START INPUT MATERIAL

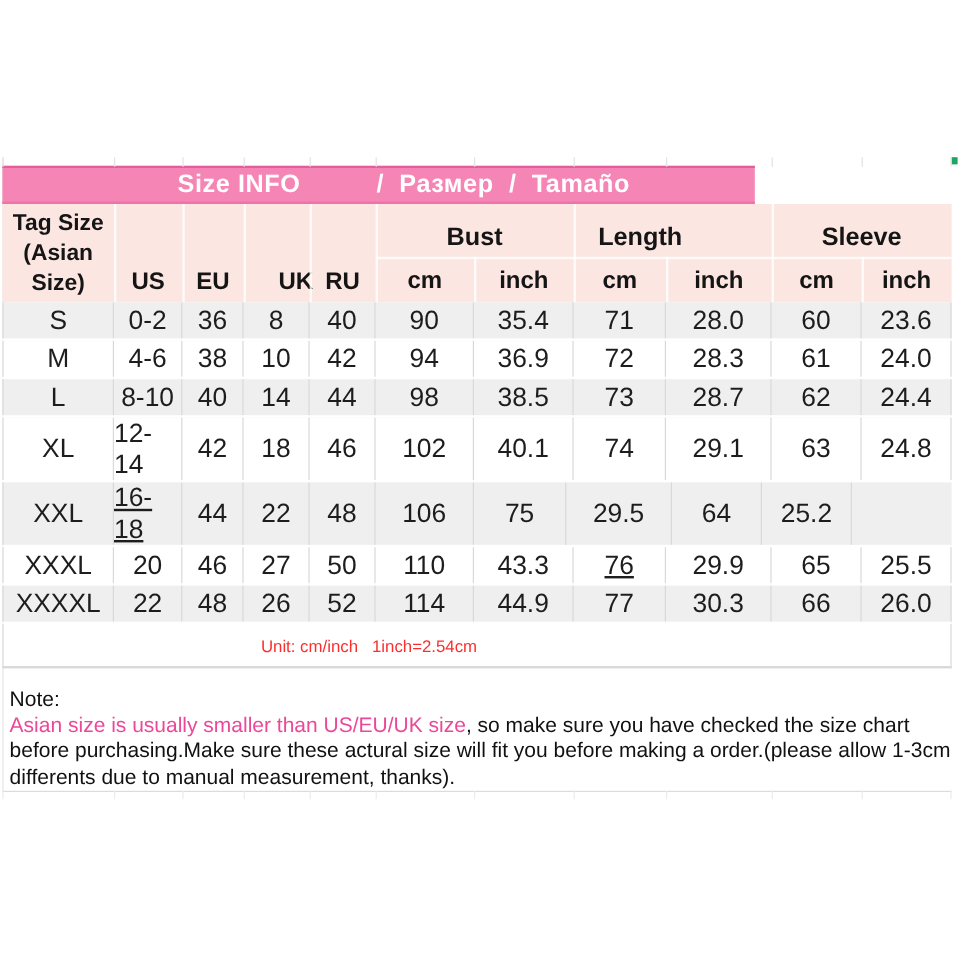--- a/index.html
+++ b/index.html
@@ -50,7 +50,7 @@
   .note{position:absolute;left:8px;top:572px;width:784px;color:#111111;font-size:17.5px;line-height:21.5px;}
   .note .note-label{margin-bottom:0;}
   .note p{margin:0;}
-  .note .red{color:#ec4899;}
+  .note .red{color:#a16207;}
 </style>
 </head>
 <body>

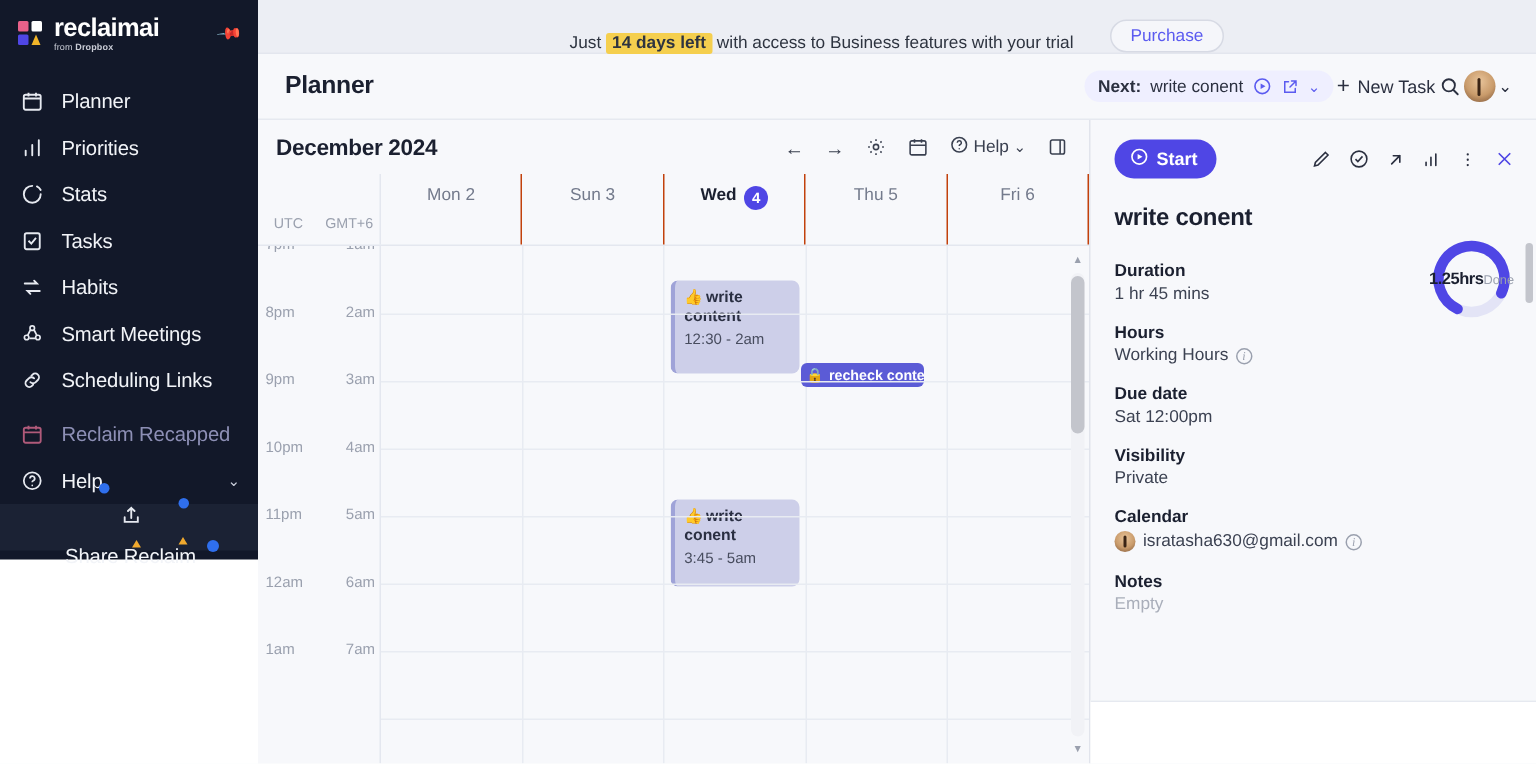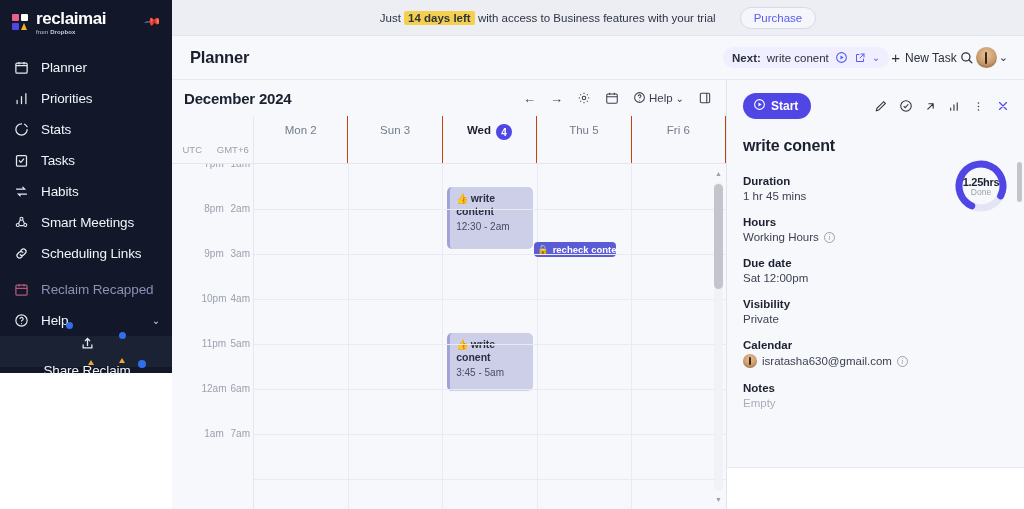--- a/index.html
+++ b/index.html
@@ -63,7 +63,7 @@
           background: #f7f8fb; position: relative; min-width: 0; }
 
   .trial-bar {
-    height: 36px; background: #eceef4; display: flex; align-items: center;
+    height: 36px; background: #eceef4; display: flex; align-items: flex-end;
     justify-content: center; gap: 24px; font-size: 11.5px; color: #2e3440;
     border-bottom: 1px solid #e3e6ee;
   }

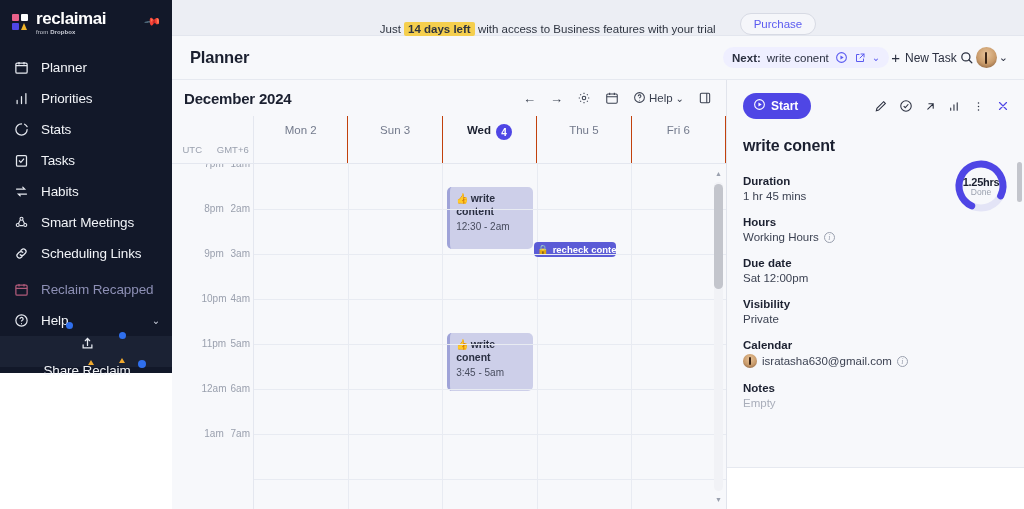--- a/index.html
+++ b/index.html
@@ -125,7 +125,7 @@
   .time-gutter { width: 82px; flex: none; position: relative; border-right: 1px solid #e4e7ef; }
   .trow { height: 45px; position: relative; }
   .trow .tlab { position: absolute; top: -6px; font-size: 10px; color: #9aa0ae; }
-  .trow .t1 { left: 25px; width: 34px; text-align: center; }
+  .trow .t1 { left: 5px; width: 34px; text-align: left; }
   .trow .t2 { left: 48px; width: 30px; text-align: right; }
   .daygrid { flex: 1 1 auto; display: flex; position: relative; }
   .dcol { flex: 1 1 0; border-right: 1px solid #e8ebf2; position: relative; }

END INPUT MATERIAL

YOUR ASSIGNMENT »
Scan the data above for the word "display". Copy every line in which it is found.

WRITTEN REPLY »
-    height: 36px; background: #eceef4; display: flex; align-items: center;
+    height: 36px; background: #eceef4; display: flex; align-items: flex-end;
   .daygrid { flex: 1 1 auto; display: flex; position: relative; }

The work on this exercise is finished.